Segment Open

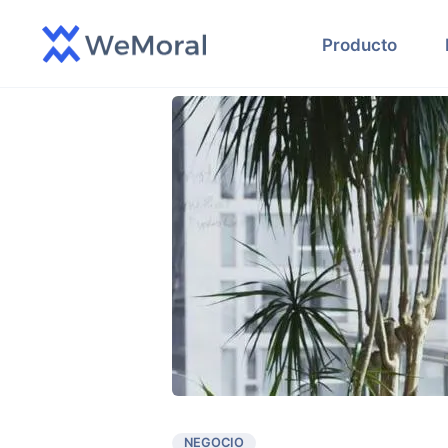
Producto
NEGOCIO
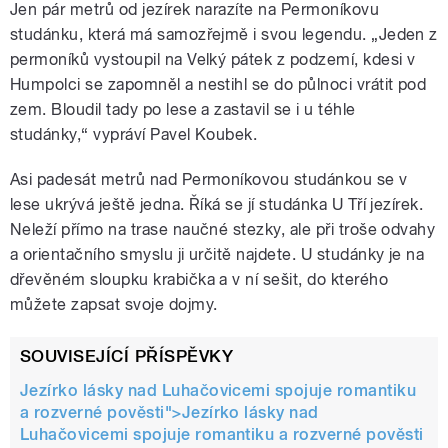
Jen pár metrů od jezírek narazíte na Permoníkovu
studánku, která má samozřejmě i svou legendu. „Jeden z
permoníků vystoupil na Velký pátek z podzemí, kdesi v
Humpolci se zapomněl a nestihl se do půlnoci vrátit pod
zem. Bloudil tady po lese a zastavil se i u téhle
studánky,“ vypráví Pavel Koubek.
Asi padesát metrů nad Permoníkovou studánkou se v
lese ukrývá ještě jedna. Říká se jí studánka U Tří jezírek.
Neleží přímo na trase naučné stezky, ale při troše odvahy
a orientačního smyslu ji určitě najdete. U studánky je na
dřevěném sloupku krabička a v ní sešit, do kterého
můžete zapsat svoje dojmy.
SOUVISEJÍCÍ PŘÍSPĚVKY
Jezírko lásky nad Luhačovicemi spojuje romantiku
a rozverné pověsti">
Jezírko lásky nad
Luhačovicemi spojuje romantiku a rozverné pověsti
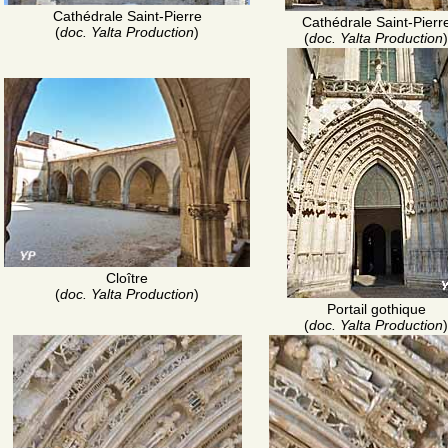
Cathédrale Saint-Pierre
Cathédrale Saint-Pierr
(
doc. Yalta Production
)
(
doc. Yalta Production
)
Cloître
(
doc. Yalta Production
)
Portail gothique
(
doc. Yalta Production
)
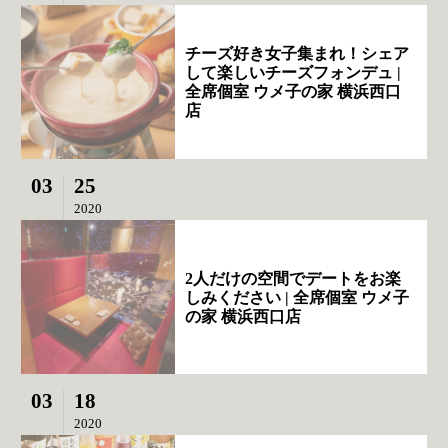
チーズ好き女子集まれ！シェア
して楽しいチーズフォンデュ |
全席個室 ウメ子の家 横浜西口
店
03
25
2020
2人だけの空間でデートをお楽
しみください | 全席個室 ウメ子
の家 横浜西口店
03
18
2020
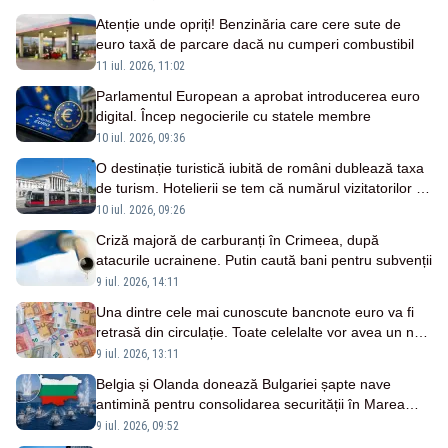
Atenție unde opriți! Benzinăria care cere sute de
euro taxă de parcare dacă nu cumperi combustibil
11 iul. 2026, 11:02
Parlamentul European a aprobat introducerea euro
digital. Încep negocierile cu statele membre
10 iul. 2026, 09:36
O destinație turistică iubită de români dublează taxa
de turism. Hotelierii se tem că numărul vizitatorilor va
scădea
10 iul. 2026, 09:26
Criză majoră de carburanți în Crimeea, după
atacurile ucrainene. Putin caută bani pentru subvenții
9 iul. 2026, 14:11
Una dintre cele mai cunoscute bancnote euro va fi
retrasă din circulație. Toate celelalte vor avea un nou
aspect
9 iul. 2026, 13:11
Belgia și Olanda donează Bulgariei șapte nave
antimină pentru consolidarea securității în Marea
Neagră: la cât se ridică investiția
9 iul. 2026, 09:52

Segment Closed

All lines of the records above with the word "rozverné" in them are to be copied.

■ EXPECTED ANSWER ■
a rozverné pověsti">
Luhačovicemi spojuje romantiku a rozverné pověsti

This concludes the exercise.